Muslims in Leeds getting ready to observe the holy month of Ramadan this week have been issued advice to keep them safe from a local imam and GP.
The advice comes from NHS Leeds Clinical Commissioning Group (CCG) and Leeds City Council’s public health team working closely with Dr Mohammed Sattar from Woodhouse Medical Practice and Qari Asim from Makkah Mosque in Leeds.
Dr Sattar said:
“The single most important thing we can do to tackle Coronavirus is to stay at home to protect the NHS and save lives.

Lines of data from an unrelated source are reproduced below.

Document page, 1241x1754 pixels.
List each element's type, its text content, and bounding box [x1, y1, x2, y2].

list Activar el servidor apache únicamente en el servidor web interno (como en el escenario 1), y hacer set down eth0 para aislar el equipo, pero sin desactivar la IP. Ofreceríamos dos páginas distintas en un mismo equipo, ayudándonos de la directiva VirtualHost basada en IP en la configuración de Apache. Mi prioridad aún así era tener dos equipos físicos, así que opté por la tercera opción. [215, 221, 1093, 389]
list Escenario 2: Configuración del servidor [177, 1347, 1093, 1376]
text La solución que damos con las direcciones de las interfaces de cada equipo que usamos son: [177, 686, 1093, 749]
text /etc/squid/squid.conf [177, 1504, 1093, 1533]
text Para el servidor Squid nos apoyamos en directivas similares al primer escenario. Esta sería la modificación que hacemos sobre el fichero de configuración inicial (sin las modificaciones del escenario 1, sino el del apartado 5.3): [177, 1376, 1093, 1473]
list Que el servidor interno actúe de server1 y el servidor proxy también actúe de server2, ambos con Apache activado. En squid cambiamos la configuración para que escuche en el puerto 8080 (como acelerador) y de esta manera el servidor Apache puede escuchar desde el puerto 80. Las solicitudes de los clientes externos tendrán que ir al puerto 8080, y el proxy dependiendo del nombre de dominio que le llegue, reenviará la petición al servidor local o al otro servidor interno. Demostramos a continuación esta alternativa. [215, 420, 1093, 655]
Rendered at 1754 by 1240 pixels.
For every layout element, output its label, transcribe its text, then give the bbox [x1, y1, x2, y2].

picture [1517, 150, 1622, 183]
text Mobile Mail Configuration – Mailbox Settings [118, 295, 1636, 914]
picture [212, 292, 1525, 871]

“When we limit contact with other people, we limit the spread of the infection so everyone must follow Government advice to stay at home and practice social distancing. You should only leave the house for food, health reasons or work (but only if you cannot work from home). You also should not meet up with others who don’t live with you, even family and friends, as people can spread the virus even if they don’t have symptoms. All this means that Ramadan will be very different this year.”
Imam Asim explained:
“Ramadan is a really special time of the year for Muslims. It is a time of intensive worship, reading the Holy Quran, giving to charity, developing self-restraint and doing good deeds. During Ramadan, Muslims pray together and break fast with family and friends each day.
“This year, with mosques being closed and the restrictions on gatherings of more than two people being in place, this will impact on the way people observe Ramadan and their daily rituals. We encourage people to consider new ways of experiencing Ramadan such as using some of the free video conferencing tools to stay connected and hold virtual iftars.
“This Ramadan Muslims will pray for their loved ones, people who are unwell and people who have died, and will support everyone in local communities in dealing with this pandemic, whilst following the social distancing measures.”
Dr Sattar continued:
“We would also like to encourage people with diabetes to fast safely during Ramadan. At this time of year, fasting between sunrise to sunset means that people will not eat or drink for up to 17 hours. This could pose a risk to the health of those who have diabetes and other long-term health conditions.
“Most people with diabetes can fast without any issue as long as they ensure they follow a few key pieces of advice. You can find out more in this short video from the CCG’s YouTube channel:
“If you have symptoms of Covid-19, it is advisable not to fast. You may also want to seek advice from a religious scholar or local Imam”
You can get more advice on #RamadanAtHome at mcb.org.uk/resources/ramadan
We would like to wish Ramadan Mubarak to all who are observing this holy month.